Updated at 1:40 p.m.
The White House said a "misunderstanding" lead to Sen. Dick Durbin's claim that a Republican insulted the president during shutdown negotiations.
"While the quote attributed to a Republican lawmaker in the House GOP meeting with the president is not accurate, there was a miscommunication when the White House read out that meeting to Senate Democrats, and we regret the misunderstanding," a White House official said in a circulated statement.
Following Durbin's accusation, Republicans and the White House initially denied the accusation.
"I will not admit to saying anything because it would not be true," Texas Republican Rep. Pete Sessions told reporters on Wednesday after being suggested as the one who delivered the remark, but suggested that the remark wasn't totally out of character: "If they taped our conversations in there, and private conversations were taped, they should have advised us of that, and I'm disappointed that the White House would try and mislead people otherwise."
The number two Democrat in the Senate criticized Republicans in a Facebook post on Sunday, writing that "in a 'negotiation' meeting with the president, one GOP House leader told the president: "I cannot even stand to look at you."
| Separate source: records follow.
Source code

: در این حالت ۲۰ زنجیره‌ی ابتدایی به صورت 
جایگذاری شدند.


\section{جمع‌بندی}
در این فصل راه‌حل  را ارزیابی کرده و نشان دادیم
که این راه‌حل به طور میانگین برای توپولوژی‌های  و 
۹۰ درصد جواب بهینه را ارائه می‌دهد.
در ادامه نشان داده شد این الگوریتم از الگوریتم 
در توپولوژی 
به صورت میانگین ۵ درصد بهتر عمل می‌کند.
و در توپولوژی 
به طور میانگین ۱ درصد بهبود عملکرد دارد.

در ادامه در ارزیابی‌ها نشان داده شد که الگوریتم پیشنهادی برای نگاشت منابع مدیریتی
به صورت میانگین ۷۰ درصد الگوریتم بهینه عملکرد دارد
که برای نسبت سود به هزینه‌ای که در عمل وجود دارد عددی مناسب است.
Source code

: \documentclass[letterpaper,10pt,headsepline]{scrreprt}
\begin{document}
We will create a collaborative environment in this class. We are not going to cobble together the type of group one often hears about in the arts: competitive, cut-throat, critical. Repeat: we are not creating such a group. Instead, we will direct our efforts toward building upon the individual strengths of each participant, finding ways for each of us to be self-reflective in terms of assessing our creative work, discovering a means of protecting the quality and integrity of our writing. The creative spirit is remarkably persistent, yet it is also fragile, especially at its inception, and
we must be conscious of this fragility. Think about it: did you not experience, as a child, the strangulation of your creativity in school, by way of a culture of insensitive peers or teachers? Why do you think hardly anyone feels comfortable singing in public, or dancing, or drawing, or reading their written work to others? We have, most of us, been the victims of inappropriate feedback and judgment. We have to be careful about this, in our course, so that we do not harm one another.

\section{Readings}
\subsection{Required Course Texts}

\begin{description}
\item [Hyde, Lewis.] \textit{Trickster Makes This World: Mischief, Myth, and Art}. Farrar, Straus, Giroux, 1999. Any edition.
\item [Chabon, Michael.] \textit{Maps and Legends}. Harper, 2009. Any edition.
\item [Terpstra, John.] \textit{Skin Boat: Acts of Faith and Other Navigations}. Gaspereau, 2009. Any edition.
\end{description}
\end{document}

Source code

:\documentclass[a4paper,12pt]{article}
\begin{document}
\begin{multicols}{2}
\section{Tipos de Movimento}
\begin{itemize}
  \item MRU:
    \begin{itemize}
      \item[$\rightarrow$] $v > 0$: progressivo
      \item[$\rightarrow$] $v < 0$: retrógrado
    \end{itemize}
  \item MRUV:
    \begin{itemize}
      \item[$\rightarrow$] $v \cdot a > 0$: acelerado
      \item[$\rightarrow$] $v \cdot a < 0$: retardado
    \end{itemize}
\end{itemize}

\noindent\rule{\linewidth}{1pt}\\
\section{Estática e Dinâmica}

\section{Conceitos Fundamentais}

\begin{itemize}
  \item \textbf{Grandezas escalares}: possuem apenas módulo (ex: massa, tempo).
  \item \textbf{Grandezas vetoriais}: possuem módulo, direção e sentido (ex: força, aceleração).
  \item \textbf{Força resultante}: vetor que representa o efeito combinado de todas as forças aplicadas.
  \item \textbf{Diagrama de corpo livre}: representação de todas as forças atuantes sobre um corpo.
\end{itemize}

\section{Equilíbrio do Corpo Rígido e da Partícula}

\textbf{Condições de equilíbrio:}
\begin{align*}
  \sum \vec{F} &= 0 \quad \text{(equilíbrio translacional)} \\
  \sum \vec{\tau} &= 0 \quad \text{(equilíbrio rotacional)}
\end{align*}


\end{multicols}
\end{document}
When contacted by Morning Joe, Durbin's office said the senator stood by the claim and added that another senator would step forward to verify the story on Thursday.
“Dick Durbin, I think, the onus is now on him. He needs to come clean about who said this, who told him that. Was he in the room? Which Republican leader?” Politico executive editor Jim VandeHei said on Thursday’s Morning Joe. “That would be such a display of disrespect that even in this town in this moment when everyone’s acting so nasty, that would really take it to a limit that we have not seen before. The burden’s on him to tell us who said that.”
Brendan Buck, Speaker John Boehner’s spokesman, has called on Durbin to apologize.
"Senator Durbin's accusation is a serious one, and it appears to have been invented out of thin air. The senator should disclose who told him this account of events, retract his reckless allegation immediately, and apologize,” he said.